HARVARD — Whether the Town Hall makeover that’s been in the works for so long will mirror the current design voters have approved several times, with cost projections that now exceed by $1.1 million the previously appropriated amount of $3.9 million, or whether a different, downsized project will be proposed, could hinge on the outcome of the Nov. 5 Special Town Election.
Or maybe not.
The single ballot question calling for a debt exclusion is a stand-alone now. But it started out as a contingency attached to an article on the Oct. 16 Special Town Meeting warrant, seeking approval to spend more money on the Town Hall project. The motion on that article failed, short of the two-thirds majority required to pass.
The following question will be presented to voters at the Nov. 5 election, the only item on the ballot.
QUESTION 1 — Town Hall Building Project Debt Exclusion.
Shall the Town of Harvard be allowed to exempt from the provisions of proposition two and one-half, so-called, the amounts required to pay for the bond issued in order to fund the design, construction, reconstruction, renovation and historical preservation of the Harvard Town Hall, including, but not limited to handicapped accessibility improvements and the installation of a new heating, ventilating and air conditioning system?
If voters say no, selectmen might seek another funding source to close the gap without borrowing or decide to move forward with the money they already have, if at all.
If voters say yes, selectmen could call another Special Town Meeting to ask again if voters will approve the added $1.1 million for the renovation and reconstruction of Town Hall.
Or, they could decide to do something else.
Where to go from here
At a meeting last week, selectmen reviewed next step options for the Town Hall renovation and reconstruction project they asked Town Administrator Tim Bragan to prepare after Article 1 failed.
The article asked if the town would okay an additional amount of money to complete the project as currently proposed and previously approved with an estimated price tag of $3.9 million.

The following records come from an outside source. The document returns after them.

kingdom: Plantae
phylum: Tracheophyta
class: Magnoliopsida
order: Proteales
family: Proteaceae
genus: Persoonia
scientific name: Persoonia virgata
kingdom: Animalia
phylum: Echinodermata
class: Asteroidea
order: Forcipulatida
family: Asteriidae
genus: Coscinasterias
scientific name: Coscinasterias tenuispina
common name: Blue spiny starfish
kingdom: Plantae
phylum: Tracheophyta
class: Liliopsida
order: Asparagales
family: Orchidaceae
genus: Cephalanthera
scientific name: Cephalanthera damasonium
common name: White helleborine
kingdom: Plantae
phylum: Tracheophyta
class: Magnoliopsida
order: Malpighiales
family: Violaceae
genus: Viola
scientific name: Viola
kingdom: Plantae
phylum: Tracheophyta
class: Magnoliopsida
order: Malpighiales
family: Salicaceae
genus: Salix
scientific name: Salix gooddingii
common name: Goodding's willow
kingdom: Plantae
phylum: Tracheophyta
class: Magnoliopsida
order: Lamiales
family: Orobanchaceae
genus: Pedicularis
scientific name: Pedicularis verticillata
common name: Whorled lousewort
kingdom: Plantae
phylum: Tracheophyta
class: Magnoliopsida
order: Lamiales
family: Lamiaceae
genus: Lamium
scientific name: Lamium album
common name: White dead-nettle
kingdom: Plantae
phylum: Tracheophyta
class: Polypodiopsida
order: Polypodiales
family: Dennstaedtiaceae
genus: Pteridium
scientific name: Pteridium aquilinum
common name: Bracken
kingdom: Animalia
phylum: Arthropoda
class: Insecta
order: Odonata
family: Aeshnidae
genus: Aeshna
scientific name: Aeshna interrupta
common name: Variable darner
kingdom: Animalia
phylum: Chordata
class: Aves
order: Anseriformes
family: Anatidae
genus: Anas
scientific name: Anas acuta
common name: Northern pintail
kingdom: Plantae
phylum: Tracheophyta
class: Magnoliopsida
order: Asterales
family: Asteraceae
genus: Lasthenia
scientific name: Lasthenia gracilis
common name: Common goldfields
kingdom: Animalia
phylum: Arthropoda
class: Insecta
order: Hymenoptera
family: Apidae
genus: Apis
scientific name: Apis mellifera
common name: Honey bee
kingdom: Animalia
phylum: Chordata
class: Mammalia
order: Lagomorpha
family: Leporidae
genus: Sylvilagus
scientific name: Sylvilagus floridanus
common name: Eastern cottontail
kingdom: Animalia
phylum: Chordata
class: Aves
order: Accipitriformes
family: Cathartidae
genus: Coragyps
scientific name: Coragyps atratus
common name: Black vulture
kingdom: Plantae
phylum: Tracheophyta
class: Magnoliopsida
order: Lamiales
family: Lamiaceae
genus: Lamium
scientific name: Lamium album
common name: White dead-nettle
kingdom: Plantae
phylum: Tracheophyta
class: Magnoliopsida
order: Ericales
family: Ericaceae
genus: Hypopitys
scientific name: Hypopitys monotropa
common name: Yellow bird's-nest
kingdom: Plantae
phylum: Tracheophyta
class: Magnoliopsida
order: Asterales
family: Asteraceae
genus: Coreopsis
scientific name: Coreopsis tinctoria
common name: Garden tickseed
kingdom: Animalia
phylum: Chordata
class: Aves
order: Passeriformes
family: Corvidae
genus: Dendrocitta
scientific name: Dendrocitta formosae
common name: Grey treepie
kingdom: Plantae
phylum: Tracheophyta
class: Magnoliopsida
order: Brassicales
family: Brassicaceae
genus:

The added amount, separately identified as $1.1 million, was tied to successful passage of a debt exclusion question at the Nov. 5 Special town election.
Although more voters said yes than no, the motion on Article 1 didn’t muster the two-thirds majority required to pass. Despite the STM outcome, the election is still scheduled.
Meantime, the selectmen were faced with a dilemma they continued to mull last week.
The takeaway from their recent meeting, in light of the failed STM article and after hearing from the public on both sides, was that the selectmen would study the detailed list of go-to options Bragan gave them, pros, cons, compromises, combinations and all.
So far, it’s been a three-to-two lineup, with Chairwoman Marie Sobalvarro, Stu Sklar and Lucy Wallace backing the project plan as is — even with a substantially upped price tag — and Leo Blair and Ron Ricci holding out for a more cost-conscious approach — going ahead with the project but with spending more aligned with the appropriated amount.
Selectmen tentatively agreed to meet this week, hoping by then to have chosen the best pick from Bragan’s list.
They later set a date: Wednesday, Oct. 30, at 9 a.m.